SELECTED TEXT:

########

So...? If you want your sig to be universally accepted, you'll not
use MD2, and probably not PGP-5 yet. On the other hand, if you
need or want the features of PGP-5 (or MD2), you'll knowingly
sacrifice some accessibility...

Why are you wasting time proving that water is wet?


SHOULD NOT implement is not the same as SHOULD NOT be used for
publication.  

Look: this "should not" idea of yours is crap. Accept it and get
back to doing something useful.


You MAY drive your moped, but you SHOULD NOT drive it on the
freeway.  

Your analogy sucks because you don't understand (a) the terminology
of IETF standards and (b) how they work. You ignore the fact that 
some use cars exclusively for highway driving, some others use
them for the backroads only, and yet others for both. Using
the very same vehicle. What you are trying to say is "forbid
that Corvette fro showing on back-roads, and expel Ford Escort
from the freeway". 

[I don't know why I'm wasting my time on this. Need to vent the spleen
that you stirred, I guess - no other sane reason in sight.]


Just as there is a distinction between a residential street and
a freeway,

The car I drive does not know that distinction. Neither should PGP.

.....there should be a distinction between algorithms used to
interoperate with nonPGP things (like Fortrezza or X509) or an
experimental or specific local purpose and those used to publish things
like keys, or for interoperability without foreknowledge. 

MUST defines the minimum necessary for interoperability. SHOULD defines
"you might not have it if you really have a bloody good reason..."  MAY
defines things that you may have if you choose, but you're blameless if
you don't.

What is there not to understand?! This tree seems particularly unworthy
to be barked at.  Don't know about you time, but I'm getting positively
annoyed by this sh**, er, stuff.


But there is an implicit set of algorithms:

PGP 5.X unencumbered (DSA/DH/3DES/SHA1) PGP 5.X general (above + CAST)
PGP 2.6 interoperable (RSA/RSA/IDEA/MD5)
--------
PGP 5.X general (above + ElGamal, RIPEMD160, DSA w/ !SHA1)
GNUPG (adds TIGER, BlowFish, and gzip compression)

My point is that for publication, one should stay above the line.

Your point doesn't make sense and isn't worth the electrons used to 
carry it, if you forgive my bluntness.  But I have little time and 
even less patience left to deal with this nonsense.

I'm against it. As a matter of fact, I'd like to propose to ADD some
more, that AES competition will "unearth". Surely we'll want to AT
THE VERY LEAST support the AES winner itself? And for the sake
of interoperability with Fortezza might we not include SKIPJACK?
Just two examples...

Except you haven't really given any examples. 

Does "AES" mean anything to you? Some candidates (quite good, BTW) 
were already published, the rest will be published shortly. There
will be a winner, as I hope you understand. So, RC6 is not an
example worth your attention? TwoFish? LOKI97? Or do I have
to waste my time spelling out every candidate, one of who
will become "the" AES? And of course you don't think any of
the above should be in the MAY category, let alone SHOULD?

########

PROVIDED MATERIAL:
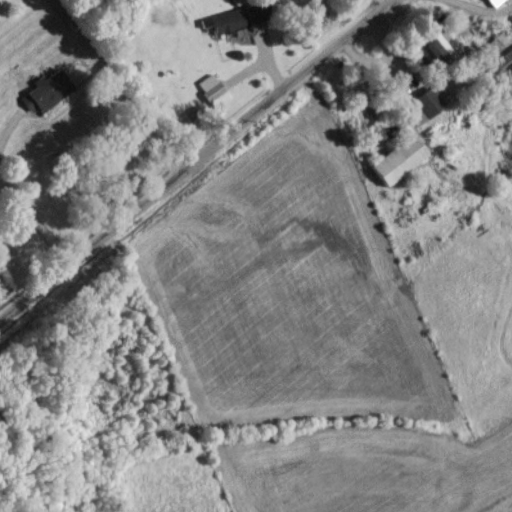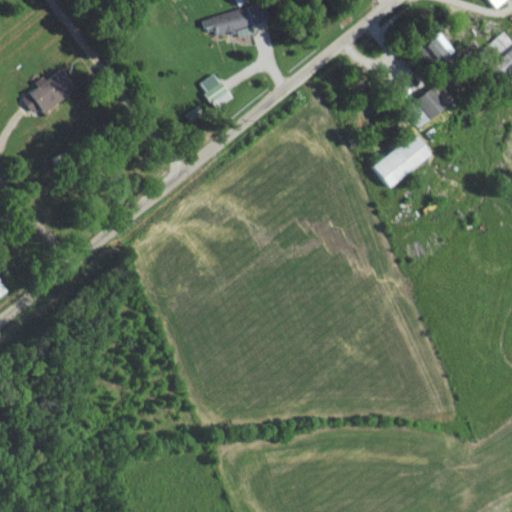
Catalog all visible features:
building: (485, 1)
building: (233, 26)
building: (496, 63)
road: (115, 90)
building: (44, 98)
building: (421, 112)
road: (203, 164)
road: (17, 200)
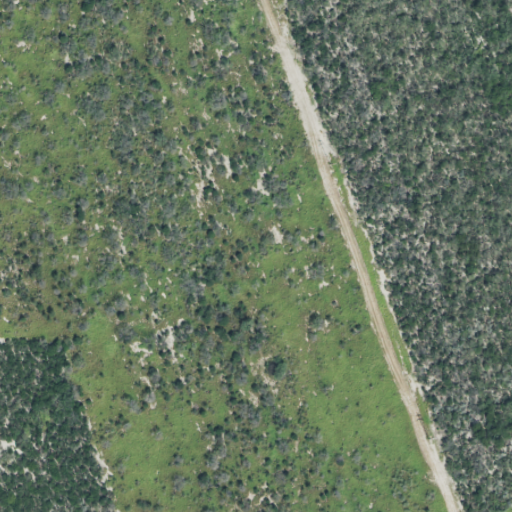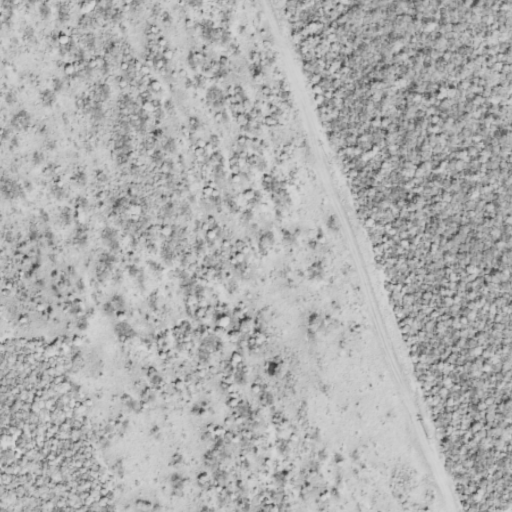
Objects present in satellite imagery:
power tower: (329, 165)
power tower: (429, 438)
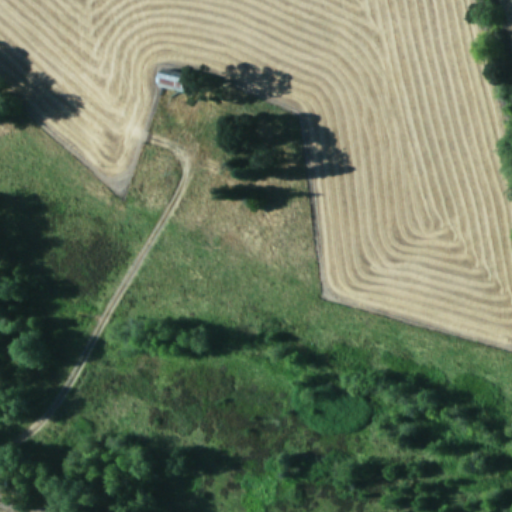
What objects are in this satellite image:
building: (172, 77)
crop: (256, 256)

########

WORK TO DO:
1. Substitute "CAST" for "SKIPJACK" in the PGP algorithms message, and write out everything from "I'm against it." down to "given any examples.".
2. In the PGP algorithms message, what does GNUPG add to the list of algorithms?
3. Carry on the PGP algorithms message from the point where it stops.

SOLVED TASKS:
1.
I'm against it. As a matter of fact, I'd like to propose to ADD some
more, that AES competition will "unearth". Surely we'll want to AT
THE VERY LEAST support the AES winner itself? And for the sake
of interoperability with Fortezza might we not include CAST?
Just two examples...

Except you haven't really given any examples.

2. TIGER, BlowFish, and gzip compression.

3.
Is SKIPJACK not qualified to be an "example" of a new encryption algorithm 
that one MAY implement?

Do you mean the raw algorithms, or the cfb-reset-after-10 that PGP uses?

Do you interoperate with raw algorithms, or with cfb-reset-after-10?
Isn't it bloody obvious that an algorithm definition must be specific
enough to be unambiguously implementable (and make sense at the same
time, so ECB mode isn't likely to cut it, for example)?

Do you really have this much free time on your hands to ask such questions?


What decides, whoever is first-to-implement?
  ^^^^ I hope it will be "who" that decides, but in your case...

The implementor, s****d. In your implementation - you do. So you
must implement the MUST ones, you should implement the SHOULD 
ones, and the rest is entirely up to you. What is there NOT
to undertand?!

Now DO YOU get it??


What if there are multiple variants (e.g.
a 3-aes, or there are advantages to an ofb mode, or different key or
block sizes?)... And what of the other layers?..............

I'm tired.  You go and figure it out yourself.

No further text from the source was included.